Aynada son bir kez görünüşümü kontrol ettikten sonra yatağımın üzerinde duran hırkayı alıp üzerime geçirdim. Ben ve lânet olası alışkanlıklarım. Üzerini giyin, kendini kontrol et, kıyafetlerini düzenle, kendini tekrar kontrol et, aynada kendine bak, bak, bak ve sonra hırkanı giyinip çık. Ah, tabii birde kendine gülümsemeyi unutma. Ama kabul etmeliydim ki havalar zaten soğuk değilmiş gibi giderek daha da çok serin hale geliyordu ve biraz kalın giyinmem de buna bağlı olarak geçerli bir neden sayılırdı. Hoş, hava bu kadar serin olmasa bile kendimi güvende hissetmeme neden olacak bir hırkayı üzerime geçirmek konusunda en ufak şüphe duymazdım. Tabii ki konumuz bu olmadığından açıklama kısmını es geçerek susma hakkımı kullanıyordum. Her zamanki gibi.

Kendime bakmaktan vazgeçmeyi başararak odamdaki saate döndüğümde çoktan ona gelmek üzere olduğunu gördüm. Yaklaşık olarak çeyrek saatim vardı. Bu da aylak adımlarla odamdan çıkıp yavaş bir şekilde aşağıya inebileceğim anlamına geliyordu. Kendimi geniş yatağa oturur vaziyette attım. Xiumin'in dakiklik takıntısı var mıydı veya geç mi gelecekti bilmiyordum. Sonuç olarak bu türden bir buluşma ile onu daha yakından tanıyabileceğim için sorun da etmiyordum. Bir sonraki sefere hangi dakikada kapıya inmem gerektiğini biliyor olacaktım. Ve tabii ki, Chanyeol'ün vereceği tepkiyi de daha iyi hesaplayabilecektim. Kesinlikle belki bir ihtimal kıskanır ve deliye döner diye beklediğimden buluşmaya gitmiyordum. Çok ciddiyim. Chanyeol Xiumin'e yumruk atmaya kalkana kadar zaten gitmek konusundaki kararımı vermiştim. Ama bu eğlenceliydi ve sonraki seferde sırf Chanyeol'ün tepkisini ölçmek için bu tarz buluşmalara katılmamamı söyleyen bir kural yoktu.

Sınırlarımı zorluyor muydum?

Kesinlikle.

Umurumda mıydı?

Hayır.

"Xiumin ile buluşma fikri seni bayağı mutlu etmiş olmalı." Bir anda daldığım düşüncelerden beni çekip çıkaran şey Chanyeol'ün sesi oldu.
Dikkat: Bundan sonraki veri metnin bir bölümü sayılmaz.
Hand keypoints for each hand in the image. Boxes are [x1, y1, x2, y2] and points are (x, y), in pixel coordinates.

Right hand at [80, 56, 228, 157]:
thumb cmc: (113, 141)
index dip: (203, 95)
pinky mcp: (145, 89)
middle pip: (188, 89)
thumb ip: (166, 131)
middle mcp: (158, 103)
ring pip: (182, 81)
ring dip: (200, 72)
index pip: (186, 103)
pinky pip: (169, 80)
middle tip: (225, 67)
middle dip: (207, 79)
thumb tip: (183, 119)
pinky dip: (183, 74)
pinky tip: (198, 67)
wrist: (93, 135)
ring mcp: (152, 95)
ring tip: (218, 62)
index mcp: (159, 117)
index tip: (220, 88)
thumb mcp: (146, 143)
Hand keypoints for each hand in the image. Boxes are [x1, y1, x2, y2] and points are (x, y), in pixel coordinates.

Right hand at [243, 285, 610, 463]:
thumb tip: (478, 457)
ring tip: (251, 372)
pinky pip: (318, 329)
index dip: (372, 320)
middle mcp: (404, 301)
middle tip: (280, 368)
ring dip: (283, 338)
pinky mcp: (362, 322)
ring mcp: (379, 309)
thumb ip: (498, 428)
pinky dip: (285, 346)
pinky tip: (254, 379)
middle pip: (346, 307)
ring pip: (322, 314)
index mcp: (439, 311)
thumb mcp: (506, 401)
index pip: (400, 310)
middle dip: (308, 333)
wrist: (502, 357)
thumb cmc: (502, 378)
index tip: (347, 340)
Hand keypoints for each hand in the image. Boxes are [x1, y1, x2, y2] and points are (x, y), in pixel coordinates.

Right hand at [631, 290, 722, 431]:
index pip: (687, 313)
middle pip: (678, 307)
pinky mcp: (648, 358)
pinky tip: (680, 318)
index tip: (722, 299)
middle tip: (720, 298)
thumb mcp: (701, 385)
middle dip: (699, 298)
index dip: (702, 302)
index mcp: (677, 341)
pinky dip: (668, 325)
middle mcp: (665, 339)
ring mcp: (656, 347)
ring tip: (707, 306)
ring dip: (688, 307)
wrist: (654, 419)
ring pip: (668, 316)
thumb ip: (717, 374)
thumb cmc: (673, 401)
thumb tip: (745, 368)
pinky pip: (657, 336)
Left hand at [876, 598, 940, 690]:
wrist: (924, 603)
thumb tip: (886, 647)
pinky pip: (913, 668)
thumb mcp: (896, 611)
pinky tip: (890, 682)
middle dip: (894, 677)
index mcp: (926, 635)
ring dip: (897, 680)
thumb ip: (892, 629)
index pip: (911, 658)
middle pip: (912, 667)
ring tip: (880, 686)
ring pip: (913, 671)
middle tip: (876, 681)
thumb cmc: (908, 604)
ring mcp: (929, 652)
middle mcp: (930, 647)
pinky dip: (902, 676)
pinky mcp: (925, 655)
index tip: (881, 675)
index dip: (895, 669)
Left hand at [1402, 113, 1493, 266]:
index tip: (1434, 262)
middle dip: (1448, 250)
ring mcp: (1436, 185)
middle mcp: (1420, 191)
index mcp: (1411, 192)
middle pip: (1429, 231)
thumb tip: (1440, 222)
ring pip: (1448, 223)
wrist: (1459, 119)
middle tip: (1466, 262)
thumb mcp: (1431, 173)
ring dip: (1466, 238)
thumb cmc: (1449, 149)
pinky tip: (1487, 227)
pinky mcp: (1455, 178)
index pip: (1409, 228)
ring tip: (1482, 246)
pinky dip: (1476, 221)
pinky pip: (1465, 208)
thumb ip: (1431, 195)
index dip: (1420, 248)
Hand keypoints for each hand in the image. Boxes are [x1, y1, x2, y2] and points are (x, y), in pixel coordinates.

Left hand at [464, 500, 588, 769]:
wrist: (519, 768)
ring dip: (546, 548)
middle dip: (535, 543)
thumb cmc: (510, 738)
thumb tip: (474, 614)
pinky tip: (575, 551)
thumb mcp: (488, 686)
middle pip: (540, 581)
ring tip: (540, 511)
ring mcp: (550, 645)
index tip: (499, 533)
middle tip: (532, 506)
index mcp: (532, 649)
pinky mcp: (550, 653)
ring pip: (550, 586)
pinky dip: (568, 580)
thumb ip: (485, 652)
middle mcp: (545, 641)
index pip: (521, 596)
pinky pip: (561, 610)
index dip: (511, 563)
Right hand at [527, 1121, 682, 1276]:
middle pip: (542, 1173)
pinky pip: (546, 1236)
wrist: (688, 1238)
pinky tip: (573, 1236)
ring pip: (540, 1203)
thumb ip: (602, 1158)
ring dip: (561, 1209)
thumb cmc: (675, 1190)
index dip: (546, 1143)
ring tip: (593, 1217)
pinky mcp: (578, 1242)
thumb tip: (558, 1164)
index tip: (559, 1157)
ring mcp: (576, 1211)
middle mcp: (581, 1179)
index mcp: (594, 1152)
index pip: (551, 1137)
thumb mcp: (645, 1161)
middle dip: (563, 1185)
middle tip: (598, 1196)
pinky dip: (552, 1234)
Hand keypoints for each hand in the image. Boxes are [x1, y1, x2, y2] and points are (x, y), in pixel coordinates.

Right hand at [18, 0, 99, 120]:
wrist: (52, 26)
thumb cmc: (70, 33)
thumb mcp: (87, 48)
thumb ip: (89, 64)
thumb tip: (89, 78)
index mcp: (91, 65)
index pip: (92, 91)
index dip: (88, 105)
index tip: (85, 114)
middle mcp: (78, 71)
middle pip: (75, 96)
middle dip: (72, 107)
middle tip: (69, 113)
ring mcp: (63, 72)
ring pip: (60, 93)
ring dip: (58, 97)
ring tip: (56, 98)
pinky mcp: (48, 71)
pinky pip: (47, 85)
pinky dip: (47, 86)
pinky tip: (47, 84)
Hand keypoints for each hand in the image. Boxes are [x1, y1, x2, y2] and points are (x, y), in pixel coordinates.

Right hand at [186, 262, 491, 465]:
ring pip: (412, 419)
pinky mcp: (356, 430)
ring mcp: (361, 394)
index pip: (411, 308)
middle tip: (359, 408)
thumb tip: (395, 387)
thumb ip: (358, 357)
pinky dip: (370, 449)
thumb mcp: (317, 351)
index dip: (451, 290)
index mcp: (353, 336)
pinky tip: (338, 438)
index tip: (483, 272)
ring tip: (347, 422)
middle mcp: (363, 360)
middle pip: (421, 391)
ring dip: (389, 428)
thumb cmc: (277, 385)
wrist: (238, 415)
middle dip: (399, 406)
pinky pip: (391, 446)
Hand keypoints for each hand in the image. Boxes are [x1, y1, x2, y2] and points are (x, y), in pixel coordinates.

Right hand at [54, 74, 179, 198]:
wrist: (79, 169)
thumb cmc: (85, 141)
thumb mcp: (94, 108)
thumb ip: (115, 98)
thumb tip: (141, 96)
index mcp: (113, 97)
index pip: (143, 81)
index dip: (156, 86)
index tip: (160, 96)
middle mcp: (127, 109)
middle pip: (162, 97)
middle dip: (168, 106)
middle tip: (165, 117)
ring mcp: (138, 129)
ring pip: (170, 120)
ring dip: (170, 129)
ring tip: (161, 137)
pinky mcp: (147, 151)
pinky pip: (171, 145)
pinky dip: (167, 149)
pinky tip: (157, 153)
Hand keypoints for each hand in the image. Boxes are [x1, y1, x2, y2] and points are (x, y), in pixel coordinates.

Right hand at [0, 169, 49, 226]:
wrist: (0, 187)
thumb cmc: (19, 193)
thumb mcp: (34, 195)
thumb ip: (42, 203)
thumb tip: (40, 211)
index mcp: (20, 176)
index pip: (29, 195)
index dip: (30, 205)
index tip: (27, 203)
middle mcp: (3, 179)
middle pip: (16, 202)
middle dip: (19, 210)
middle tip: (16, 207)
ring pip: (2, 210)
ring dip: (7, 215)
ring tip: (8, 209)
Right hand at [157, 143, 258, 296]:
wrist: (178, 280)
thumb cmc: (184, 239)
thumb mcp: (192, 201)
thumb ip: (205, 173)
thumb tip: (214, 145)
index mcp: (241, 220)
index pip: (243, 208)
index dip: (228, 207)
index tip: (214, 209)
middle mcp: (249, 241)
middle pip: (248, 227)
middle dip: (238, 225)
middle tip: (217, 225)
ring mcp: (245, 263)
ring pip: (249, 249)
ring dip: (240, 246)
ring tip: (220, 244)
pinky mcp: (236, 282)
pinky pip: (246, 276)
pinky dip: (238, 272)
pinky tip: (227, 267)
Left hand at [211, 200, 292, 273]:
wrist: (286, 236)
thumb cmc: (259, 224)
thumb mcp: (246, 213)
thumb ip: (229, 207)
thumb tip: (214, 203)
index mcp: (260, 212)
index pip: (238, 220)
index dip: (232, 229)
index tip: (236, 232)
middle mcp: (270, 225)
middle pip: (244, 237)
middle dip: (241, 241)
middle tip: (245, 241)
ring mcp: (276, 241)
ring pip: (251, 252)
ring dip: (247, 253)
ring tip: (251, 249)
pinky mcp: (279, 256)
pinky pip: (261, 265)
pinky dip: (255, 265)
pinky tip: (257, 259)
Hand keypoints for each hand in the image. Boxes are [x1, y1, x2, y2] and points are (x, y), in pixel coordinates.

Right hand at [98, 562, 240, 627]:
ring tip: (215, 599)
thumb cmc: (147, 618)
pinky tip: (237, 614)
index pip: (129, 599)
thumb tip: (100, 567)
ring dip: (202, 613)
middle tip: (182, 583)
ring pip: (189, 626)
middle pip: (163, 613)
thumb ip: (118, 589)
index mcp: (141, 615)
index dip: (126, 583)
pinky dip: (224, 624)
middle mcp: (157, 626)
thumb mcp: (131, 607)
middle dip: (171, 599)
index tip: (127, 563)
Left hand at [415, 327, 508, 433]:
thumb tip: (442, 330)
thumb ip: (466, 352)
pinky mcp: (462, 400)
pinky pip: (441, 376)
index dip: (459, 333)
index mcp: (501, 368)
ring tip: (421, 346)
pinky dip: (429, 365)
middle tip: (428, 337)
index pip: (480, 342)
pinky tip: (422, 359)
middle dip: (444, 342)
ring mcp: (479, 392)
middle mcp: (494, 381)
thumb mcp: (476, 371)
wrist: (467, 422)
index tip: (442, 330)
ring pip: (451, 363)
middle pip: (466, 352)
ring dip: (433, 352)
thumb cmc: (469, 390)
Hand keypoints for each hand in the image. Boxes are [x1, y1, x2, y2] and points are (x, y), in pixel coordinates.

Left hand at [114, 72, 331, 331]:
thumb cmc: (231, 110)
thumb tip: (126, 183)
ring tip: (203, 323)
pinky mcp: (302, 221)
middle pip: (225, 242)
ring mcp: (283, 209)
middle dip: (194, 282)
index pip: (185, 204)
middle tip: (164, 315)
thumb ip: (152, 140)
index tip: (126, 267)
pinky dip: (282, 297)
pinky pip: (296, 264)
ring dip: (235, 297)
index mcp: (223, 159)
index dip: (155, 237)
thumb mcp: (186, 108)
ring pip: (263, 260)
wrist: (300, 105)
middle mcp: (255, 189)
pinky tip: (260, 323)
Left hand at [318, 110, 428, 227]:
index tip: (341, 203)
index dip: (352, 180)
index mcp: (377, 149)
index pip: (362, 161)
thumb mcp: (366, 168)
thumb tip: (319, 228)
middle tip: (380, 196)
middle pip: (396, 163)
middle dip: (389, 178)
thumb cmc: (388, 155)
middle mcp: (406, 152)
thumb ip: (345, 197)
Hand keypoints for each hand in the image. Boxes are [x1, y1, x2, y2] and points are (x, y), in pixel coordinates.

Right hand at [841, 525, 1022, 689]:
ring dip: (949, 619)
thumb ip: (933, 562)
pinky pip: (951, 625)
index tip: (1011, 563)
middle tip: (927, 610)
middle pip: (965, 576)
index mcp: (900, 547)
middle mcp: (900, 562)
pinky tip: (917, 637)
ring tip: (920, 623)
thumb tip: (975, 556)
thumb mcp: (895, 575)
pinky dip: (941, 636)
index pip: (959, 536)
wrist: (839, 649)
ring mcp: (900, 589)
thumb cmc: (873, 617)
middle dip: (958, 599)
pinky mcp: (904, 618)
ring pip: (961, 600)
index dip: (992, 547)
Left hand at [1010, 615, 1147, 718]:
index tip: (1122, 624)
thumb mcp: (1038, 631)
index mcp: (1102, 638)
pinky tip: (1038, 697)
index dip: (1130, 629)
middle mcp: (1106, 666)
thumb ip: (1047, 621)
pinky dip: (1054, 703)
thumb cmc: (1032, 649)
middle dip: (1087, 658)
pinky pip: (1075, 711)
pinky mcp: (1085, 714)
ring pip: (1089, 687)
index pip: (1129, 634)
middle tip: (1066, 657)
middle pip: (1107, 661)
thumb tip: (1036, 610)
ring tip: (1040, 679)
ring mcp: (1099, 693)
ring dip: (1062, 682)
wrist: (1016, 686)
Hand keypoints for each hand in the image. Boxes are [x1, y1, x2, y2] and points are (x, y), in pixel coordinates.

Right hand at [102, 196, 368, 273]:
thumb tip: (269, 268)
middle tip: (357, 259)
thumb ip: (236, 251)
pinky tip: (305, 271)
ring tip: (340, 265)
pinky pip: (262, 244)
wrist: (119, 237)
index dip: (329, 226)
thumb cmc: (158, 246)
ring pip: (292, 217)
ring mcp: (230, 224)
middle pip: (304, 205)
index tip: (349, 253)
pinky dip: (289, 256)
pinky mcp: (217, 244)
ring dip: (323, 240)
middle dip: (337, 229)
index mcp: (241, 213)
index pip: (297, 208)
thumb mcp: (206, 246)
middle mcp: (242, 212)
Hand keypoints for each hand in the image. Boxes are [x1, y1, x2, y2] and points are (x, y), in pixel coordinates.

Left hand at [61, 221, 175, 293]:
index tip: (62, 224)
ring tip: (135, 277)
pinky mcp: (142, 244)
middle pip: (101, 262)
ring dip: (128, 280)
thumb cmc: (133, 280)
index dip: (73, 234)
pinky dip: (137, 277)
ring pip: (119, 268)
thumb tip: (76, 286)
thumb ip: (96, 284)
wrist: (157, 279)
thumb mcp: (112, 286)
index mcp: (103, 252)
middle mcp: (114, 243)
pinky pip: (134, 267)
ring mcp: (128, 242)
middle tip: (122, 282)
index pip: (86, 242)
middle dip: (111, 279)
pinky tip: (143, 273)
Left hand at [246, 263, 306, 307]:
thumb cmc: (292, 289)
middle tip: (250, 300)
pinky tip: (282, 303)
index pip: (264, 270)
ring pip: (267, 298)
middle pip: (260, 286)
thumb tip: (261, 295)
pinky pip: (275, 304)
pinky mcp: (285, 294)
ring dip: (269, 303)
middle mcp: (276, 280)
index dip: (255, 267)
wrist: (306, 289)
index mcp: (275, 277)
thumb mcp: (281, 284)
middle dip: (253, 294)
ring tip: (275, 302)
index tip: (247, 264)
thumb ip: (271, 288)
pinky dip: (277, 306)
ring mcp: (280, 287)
Yerimde fırlayıp sağıma doğru döndüğümde kapı krişine yaslandığını fark ettim ve ne kadar zamandır orada durduğunu düşündüm. Yüzünde anlam çıkaramadığım bir ifade vardı. "Ağzın kulaklarında."

"Bu benim her zamanki halim." Pekâlâ, ağzımdan çıkana kadar gayet mantıklı olduğunu düşünüyordum ama saçma bir şey söylediğimi anlamam Chanyeol'ün bana garip bakışlarını dikmesine kadar sürmüştü.

"Kafanı bir yere falan çarpmadın, değil mi?" Sağ kaşı havalanırken konuştu ve sonrasında içeriye adımını attı. "Belki de ateşin vardır."

Kaşlarımı çattım. "Ben gayet iyiyim." Yataktan hızla kalktım ve aramıza birkaç adımlık mesafe koydum.

"Sadece şaka yapıyordum." Chanyeol kendini yatağa bıraktı. "Sakin ol."

"Espri anlayışın fazla gelişmiş, ha?" İğneleyici bir tavırda konuştum. Bu bir sorudan çok, cevabını bildiğim bir gerçek gibiydi. Zaten onun da bana cevap vermeye niyeti yok gibiydi.

"Düşünüyorum da..." Konuyu değiştirip yatakta doğrulurken, ona çatık kaşlarla baktım. Ama onun bakışları kucağına sabitlenmişti. "Bu arkadaşlık oyunundan sıkıldım."